**** Records supplied ****

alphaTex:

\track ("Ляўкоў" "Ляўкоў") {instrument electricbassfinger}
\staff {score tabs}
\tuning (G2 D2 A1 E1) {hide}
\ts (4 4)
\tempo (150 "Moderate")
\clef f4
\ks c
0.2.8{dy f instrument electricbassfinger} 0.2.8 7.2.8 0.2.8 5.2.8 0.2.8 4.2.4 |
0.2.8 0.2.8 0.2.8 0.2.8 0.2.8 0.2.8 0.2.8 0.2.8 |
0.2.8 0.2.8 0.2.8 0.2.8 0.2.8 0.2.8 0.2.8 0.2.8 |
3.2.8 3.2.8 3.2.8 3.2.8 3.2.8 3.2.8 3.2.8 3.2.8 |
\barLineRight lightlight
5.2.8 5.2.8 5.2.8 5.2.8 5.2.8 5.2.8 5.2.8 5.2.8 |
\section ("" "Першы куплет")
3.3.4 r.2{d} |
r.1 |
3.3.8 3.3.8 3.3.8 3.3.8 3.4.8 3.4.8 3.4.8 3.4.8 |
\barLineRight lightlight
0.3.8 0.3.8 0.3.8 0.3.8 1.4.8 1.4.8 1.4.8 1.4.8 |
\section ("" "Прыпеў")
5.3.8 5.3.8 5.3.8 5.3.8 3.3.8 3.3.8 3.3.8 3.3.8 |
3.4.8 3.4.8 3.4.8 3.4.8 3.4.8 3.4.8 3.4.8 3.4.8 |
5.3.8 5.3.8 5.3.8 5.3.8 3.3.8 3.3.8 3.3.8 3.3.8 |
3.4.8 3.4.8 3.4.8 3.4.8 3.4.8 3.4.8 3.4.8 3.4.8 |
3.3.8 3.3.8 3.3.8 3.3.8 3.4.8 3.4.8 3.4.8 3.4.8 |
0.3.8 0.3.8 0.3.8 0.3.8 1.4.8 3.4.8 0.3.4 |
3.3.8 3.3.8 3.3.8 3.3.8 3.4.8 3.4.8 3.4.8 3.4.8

****
**** Records supplied ****

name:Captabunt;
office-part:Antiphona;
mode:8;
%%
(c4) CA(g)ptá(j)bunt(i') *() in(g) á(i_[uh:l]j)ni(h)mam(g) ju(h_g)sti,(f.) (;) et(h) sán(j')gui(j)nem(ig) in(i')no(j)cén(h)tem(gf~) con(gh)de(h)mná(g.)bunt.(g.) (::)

****
**** Records supplied ****

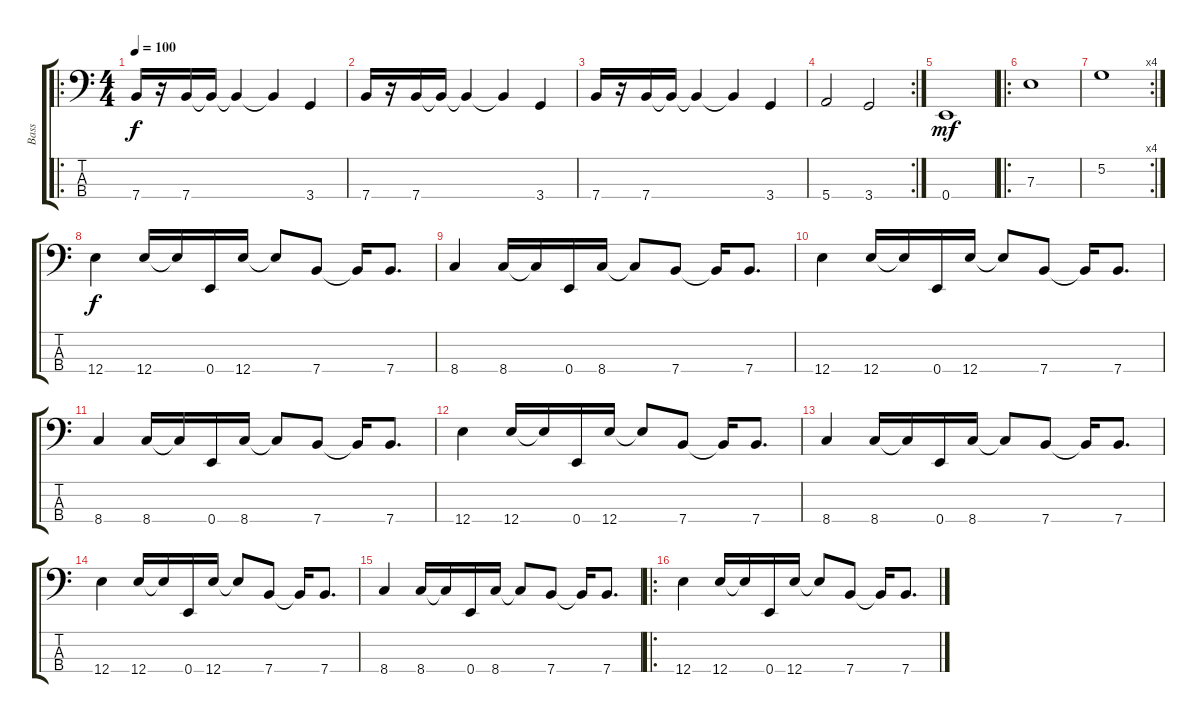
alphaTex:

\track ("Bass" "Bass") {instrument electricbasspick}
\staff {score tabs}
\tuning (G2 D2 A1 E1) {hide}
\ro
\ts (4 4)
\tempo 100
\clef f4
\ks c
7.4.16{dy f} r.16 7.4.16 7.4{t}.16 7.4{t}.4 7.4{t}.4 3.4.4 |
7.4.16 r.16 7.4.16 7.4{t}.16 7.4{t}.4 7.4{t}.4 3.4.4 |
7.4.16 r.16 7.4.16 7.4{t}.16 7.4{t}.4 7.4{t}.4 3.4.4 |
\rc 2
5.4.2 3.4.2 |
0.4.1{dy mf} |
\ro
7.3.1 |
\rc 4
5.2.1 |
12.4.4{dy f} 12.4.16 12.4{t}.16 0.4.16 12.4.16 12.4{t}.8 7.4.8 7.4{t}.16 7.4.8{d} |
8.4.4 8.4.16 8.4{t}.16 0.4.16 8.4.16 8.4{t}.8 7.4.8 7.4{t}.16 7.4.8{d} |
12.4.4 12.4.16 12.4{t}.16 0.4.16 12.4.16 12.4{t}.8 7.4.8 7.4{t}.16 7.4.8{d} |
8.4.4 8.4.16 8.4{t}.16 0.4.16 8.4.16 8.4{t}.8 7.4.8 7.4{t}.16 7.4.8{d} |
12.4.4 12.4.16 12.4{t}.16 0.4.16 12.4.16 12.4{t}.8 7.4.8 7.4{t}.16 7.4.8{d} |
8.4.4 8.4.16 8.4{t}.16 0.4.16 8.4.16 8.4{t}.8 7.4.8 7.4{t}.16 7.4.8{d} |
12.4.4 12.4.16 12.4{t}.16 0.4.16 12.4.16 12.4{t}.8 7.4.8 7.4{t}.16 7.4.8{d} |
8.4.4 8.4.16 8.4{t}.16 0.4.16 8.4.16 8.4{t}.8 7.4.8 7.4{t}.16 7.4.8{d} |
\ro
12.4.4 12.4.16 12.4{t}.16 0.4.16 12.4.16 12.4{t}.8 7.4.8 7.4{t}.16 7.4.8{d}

****

Task: Pick out every line above that contains the word "electricbassfinger" and copy each one. Upper and lower case must match.

Problem solution:
\track ("Ляўкоў" "Ляўкоў") {instrument electricbassfinger}
0.2.8{dy f instrument electricbassfinger} 0.2.8 7.2.8 0.2.8 5.2.8 0.2.8 4.2.4 |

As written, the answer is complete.